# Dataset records
:::::

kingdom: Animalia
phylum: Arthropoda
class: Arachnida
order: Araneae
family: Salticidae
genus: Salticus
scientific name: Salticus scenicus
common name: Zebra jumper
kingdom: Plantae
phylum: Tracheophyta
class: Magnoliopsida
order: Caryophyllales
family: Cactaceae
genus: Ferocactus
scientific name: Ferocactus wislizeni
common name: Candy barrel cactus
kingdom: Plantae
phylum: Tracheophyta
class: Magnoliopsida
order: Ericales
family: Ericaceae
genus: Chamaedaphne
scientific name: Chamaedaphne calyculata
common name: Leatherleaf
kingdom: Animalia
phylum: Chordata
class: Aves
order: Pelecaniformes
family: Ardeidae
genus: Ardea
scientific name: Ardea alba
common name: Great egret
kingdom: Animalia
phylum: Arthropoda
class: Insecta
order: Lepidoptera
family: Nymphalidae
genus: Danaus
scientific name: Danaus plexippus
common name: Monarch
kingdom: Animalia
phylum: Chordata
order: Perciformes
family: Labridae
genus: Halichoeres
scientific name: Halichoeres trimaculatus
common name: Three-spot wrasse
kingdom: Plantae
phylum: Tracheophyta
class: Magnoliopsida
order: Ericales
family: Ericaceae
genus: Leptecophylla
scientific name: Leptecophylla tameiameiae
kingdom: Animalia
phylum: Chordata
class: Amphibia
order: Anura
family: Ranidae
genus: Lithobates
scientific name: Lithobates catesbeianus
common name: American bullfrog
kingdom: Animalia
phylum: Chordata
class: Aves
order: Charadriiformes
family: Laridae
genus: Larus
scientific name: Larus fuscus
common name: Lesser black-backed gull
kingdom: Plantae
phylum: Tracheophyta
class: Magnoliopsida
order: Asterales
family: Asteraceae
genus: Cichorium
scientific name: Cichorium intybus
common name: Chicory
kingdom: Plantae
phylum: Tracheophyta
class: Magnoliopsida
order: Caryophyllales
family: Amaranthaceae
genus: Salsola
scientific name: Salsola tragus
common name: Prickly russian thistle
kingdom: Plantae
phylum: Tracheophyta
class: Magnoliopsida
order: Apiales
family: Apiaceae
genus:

:::::

# DESCRIPTION OF THE TASK
Change "common name" to "vernacular name" in the part of the records that opens with the line containing "genus: Salsola" and runs through the end of the records. Give back only that part, with nothing else altered.

# ANSWER TO THIS PROBLEM
genus: Salsola
scientific name: Salsola tragus
vernacular name: Prickly russian thistle
kingdom: Plantae
phylum: Tracheophyta
class: Magnoliopsida
order: Apiales
family: Apiaceae
genus:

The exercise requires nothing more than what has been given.